Task statement:
Your answer must be the records below, given again exactly, with no pictures in it.

Excerpted data:
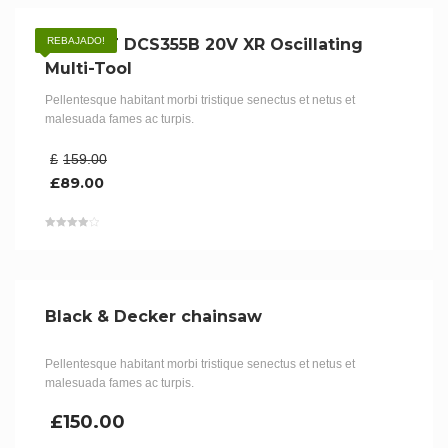
DEWALT DCS355B 20V XR Oscillating
REBAJADO!
Multi-Tool
Pellentesque habitant morbi tristique senectus et netus et
malesuada fames ac turpis.
£
159.00
£
89.00
Valorado
en
4.00
de 5
Black & Decker chainsaw
Pellentesque habitant morbi tristique senectus et netus et
malesuada fames ac turpis.
£
150.00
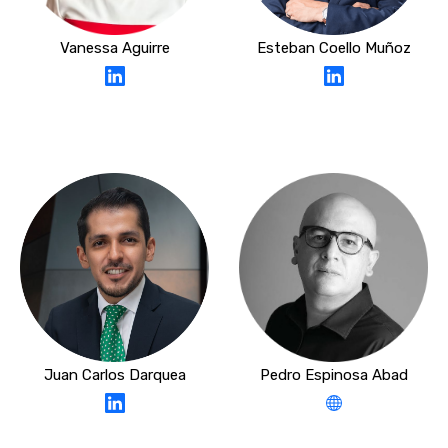
Vanessa Aguirre
Esteban Coello Muñoz
Juan Carlos Darquea
Pedro Espinosa Abad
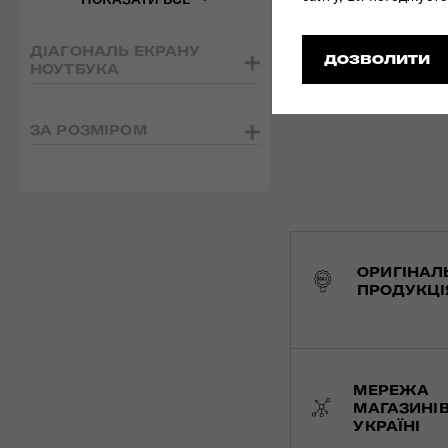
ДІАГОНАЛЬ ЕКРАНУ
ДОЗВОЛИТИ
НОУТБУКА
ЗА РОЗМІРОМ
ОРИГІНАЛ
ПРОДУКЦІ
МЕРЕЖА
МАГАЗИНІВ
УКРАЇНІ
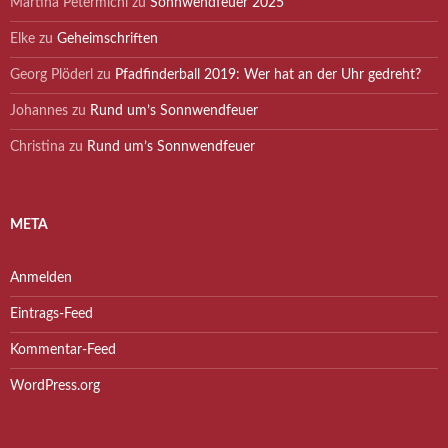
Martina Petermichl
zu
Sonnwendfeuer 2025
Elke
zu
Geheimschriften
Georg Plöderl
zu
Pfadfinderball 2019: Wer hat an der Uhr gedreht?
Johannes
zu
Rund um’s Sonnwendfeuer
Christina
zu
Rund um’s Sonnwendfeuer
META
Anmelden
Eintrags-Feed
Kommentar-Feed
WordPress.org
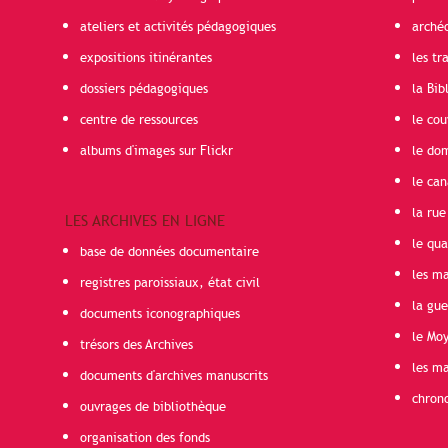
ateliers et activités pédagogiques
arché
expositions itinérantes
les t
dossiers pédagogiques
la Bib
centre de ressources
le cou
albums d'images sur Flickr
le do
le can
la rue
LES ARCHIVES EN LIGNE
le qua
base de données documentaire
les ma
registres paroissiaux, état civil
la gu
documents iconographiques
le Mo
trésors des Archives
les ma
documents d'archives manuscrits
chron
ouvrages de bibliothèque
organisation des fonds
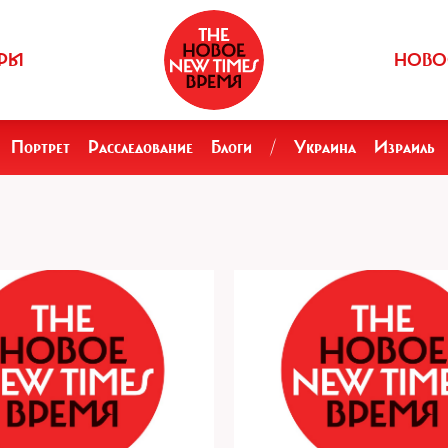
РЫ
НОВО
Портрет
Расследование
Блоги
/
Украина
Израиль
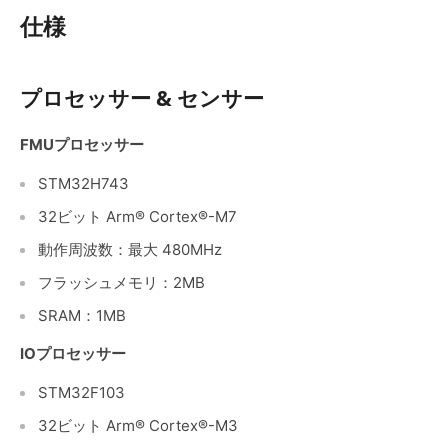
仕様
プロセッサー & センサー
FMUプロセッサー
STM32H743
32ビット Arm® Cortex®-M7
動作周波数：最大 480MHz
フラッシュメモリ：2MB
SRAM：1MB
IOプロセッサー
STM32F103
32ビット Arm® Cortex®-M3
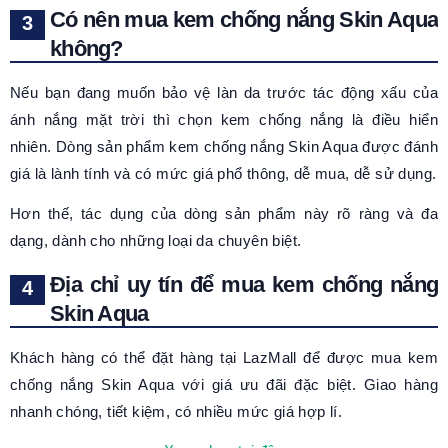
Có nên mua kem chống nắng Skin Aqua
không?
Nếu bạn đang muốn bảo vệ làn da trước tác động xấu của
ánh nắng mặt trời thì chọn kem chống nắng là điều hiển
nhiên. Dòng sản phẩm kem chống nắng Skin Aqua được đánh
giá là lành tính và có mức giá phổ thông, dễ mua, dễ sử dụng.
Hơn thế, tác dụng của dòng sản phẩm này rõ ràng và đa
dạng, dành cho những loại da chuyên biệt.
Địa chỉ uy tín để mua kem chống nắng
Skin Aqua
Khách hàng có thể đặt hàng tại LazMall để được mua kem
chống nắng Skin Aqua với giá ưu đãi đặc biệt. Giao hàng
nhanh chóng, tiết kiệm, có nhiều mức giá hợp lí.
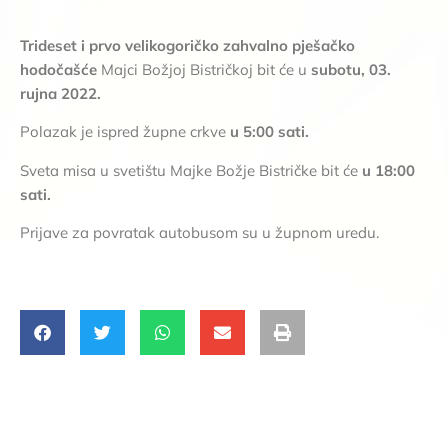
Trideset i prvo velikogoričko zahvalno pješačko
hodočašće
Majci Božjoj Bistričkoj bit će u
subotu, 03.
rujna 2022.
Polazak je ispred župne crkve
u 5:00 sati.
Sveta misa u svetištu Majke Božje Bistričke bit će
u 18:00
sati.
Prijave za povratak autobusom su u župnom uredu.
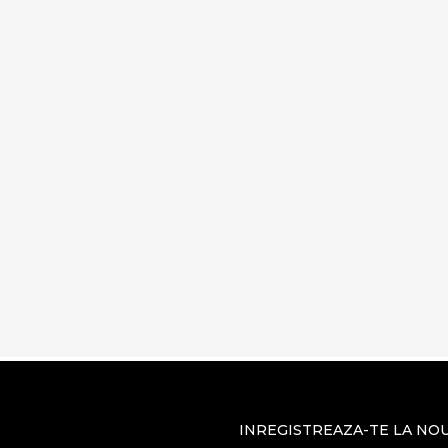
INREGISTREAZA-TE LA NO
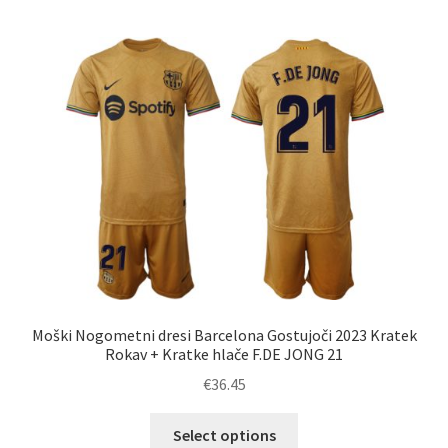
več
različic.
Možnosti
lahko
izberete
na
strani
izdelka
Moški Nogometni dresi Barcelona Gostujoči 2023 Kratek
Rokav + Kratke hlače F.DE JONG 21
€
36.45
Ta
Select options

Your solution:
DEWALT DCS355B 20V XR Oscillating
REBAJADO!
Multi-Tool
Pellentesque habitant morbi tristique senectus et netus et
malesuada fames ac turpis.
£
159.00
£
89.00
Valorado
en
4.00
de 5
Black & Decker chainsaw
Pellentesque habitant morbi tristique senectus et netus et
malesuada fames ac turpis.
£
150.00
Vanessa Aguirre
Esteban Coello Muñoz
Juan Carlos Darquea
Pedro Espinosa Abad
ДІАГОНАЛЬ ЕКРАНУ
ДОЗВОЛИТИ
НОУТБУКА
ЗА РОЗМІРОМ
ОРИГІНАЛ
ПРОДУКЦІ
МЕРЕЖА
МАГАЗИНІВ
УКРАЇНІ
Martina Petermichl
zu
Sonnwendfeuer 2025
Elke
zu
Geheimschriften
Georg Plöderl
zu
Pfadfinderball 2019: Wer hat an der Uhr gedreht?
Johannes
zu
Rund um’s Sonnwendfeuer
Christina
zu
Rund um’s Sonnwendfeuer
META
Anmelden
Eintrags-Feed
Kommentar-Feed
WordPress.org
ateliers et activités pédagogiques
arché
expositions itinérantes
les t
dossiers pédagogiques
la Bib
centre de ressources
le cou
albums d'images sur Flickr
le do
le can
la rue
LES ARCHIVES EN LIGNE
le qua
base de données documentaire
les ma
registres paroissiaux, état civil
la gu
documents iconographiques
le Mo
trésors des Archives
les ma
documents d'archives manuscrits
chron
ouvrages de bibliothèque
organisation des fonds
РЫ
НОВО
Портрет
Расследование
Блоги
/
Украина
Израиль
仕様
プロセッサー & センサー
FMUプロセッサー
STM32H743
32ビット Arm® Cortex®-M7
動作周波数：最大 480MHz
フラッシュメモリ：2MB
SRAM：1MB
IOプロセッサー
STM32F103
32ビット Arm® Cortex®-M3
Có nên mua kem chống nắng Skin Aqua
không?
Nếu bạn đang muốn bảo vệ làn da trước tác động xấu của
ánh nắng mặt trời thì chọn kem chống nắng là điều hiển
nhiên. Dòng sản phẩm kem chống nắng Skin Aqua được đánh
giá là lành tính và có mức giá phổ thông, dễ mua, dễ sử dụng.
Hơn thế, tác dụng của dòng sản phẩm này rõ ràng và đa
dạng, dành cho những loại da chuyên biệt.
Địa chỉ uy tín để mua kem chống nắng
Skin Aqua
Khách hàng có thể đặt hàng tại LazMall để được mua kem
chống nắng Skin Aqua với giá ưu đãi đặc biệt. Giao hàng
nhanh chóng, tiết kiệm, có nhiều mức giá hợp lí.
Trideset i prvo velikogoričko zahvalno pješačko
hodočašće
Majci Božjoj Bistričkoj bit će u
subotu, 03.
rujna 2022.
Polazak je ispred župne crkve
u 5:00 sati.
Sveta misa u svetištu Majke Božje Bistričke bit će
u 18:00
sati.
Prijave za povratak autobusom su u župnom uredu.
INREGISTREAZA-TE LA NO
več
različic.
Možnosti
lahko
izberete
na
strani
izdelka
Moški Nogometni dresi Barcelona Gostujoči 2023 Kratek
Rokav + Kratke hlače F.DE JONG 21
€
36.45
Ta
Select options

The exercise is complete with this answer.